Paradoxically, treatment with bone-marrow-derived stromal cells did not improve neurological recovery in rats with diabetes, but increased mortality, blood-brain barrier leakage, and brain hemorrhage. In histochemical studies, neo intima formation and arteriole narrowing were exacerbated by bone-marrow-derived stromal cells in rats with diabetes, as was macrophage accumulation in blood vessels. These abnormalities were attributed to increased angiogenin expression in the brain and brain-supplying arteries of rats with diabetes. Investigators suggest that treatment with bone-marrow-derived Inhibitors,research,lifescience,medical stromal cells should

not be considered in patients with diabetes. Three-quarters of stroke patients have arterial hypertension, and about half of patients have hypercholesterolemia. In spontaneously hypertensive rats, subtle abnormalities in the expression of neurotrophic

factors and their receptors have been described Inhibitors,research,lifescience,medical in the dentate gyrus. Whether these findings are true for prolonged arterial hypertension, which causes cerebral microangiopathy in human beings, remains Inhibitors,research,lifescience,medical to be shown. Hypercholesterolemia reduces angiogenesis and promotes blood-brain barrier permeability. These vascular changes are driven by many factors. In rats with cerebral ischemia, vitamin B3 administration, which elevates high-density lipoprotein and thereby reduces serum cholesterol, increased angiogenesis, and improved Inhibitors,research,lifescience,medical neurological recovery. Moreover, despite limited evidence, recent studies suggest that impaired angiogenesis

in patients with hypercholesterolemia parallels disturbances in synaptic plasticity. Lipid-lowering drugs, especially statins, are widely prescribed for stroke patients Inhibitors,research,lifescience,medical as secondary stroke prevention. Statins also have neurorestorative properties. From clinical data Clinical data mainly do not confirm basic science evidence of the reduced capacity of brain to reorganize after a focal lesion or during a chronic neurodegenerative disease in aging. Even if we have clinical selleck arguments to say that post-stroke clinical recovery is reduced in old people, clinicians have all seen remarkable recovery in patients over 85. Moreover, it has been recently demonstrated that IV thrombolysis could be beneficial in people over 80 Levetiracetam as recently shown in IST3 trial.72 Thus, even if the biological counterpart of brain plasticity is reduced in old age, clinical recovery exists in old people.
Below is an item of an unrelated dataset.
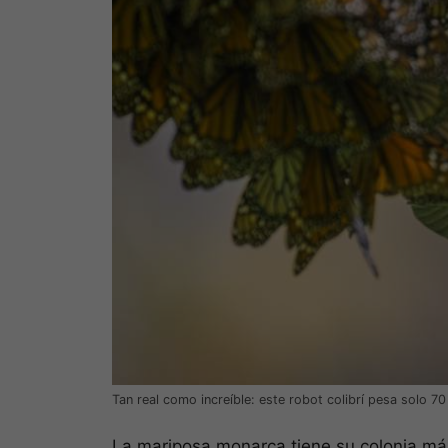
Tan real como increíble: este robot colibrí pesa solo
La mariposa monarca tiene su colonia m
The stroke model has shown this. This preserved capacity is much more difficult to demonstrate in chronic degenerative disease where recovery does not exist. However, we know that people with memory disturbances in early AD are able to recruit alternative brain networks to perform a memory task. This has been shown with fMRI by Pariente et al.73 Interventional studies also provide evidence for preserved brain capacity to reorganize in the elderly.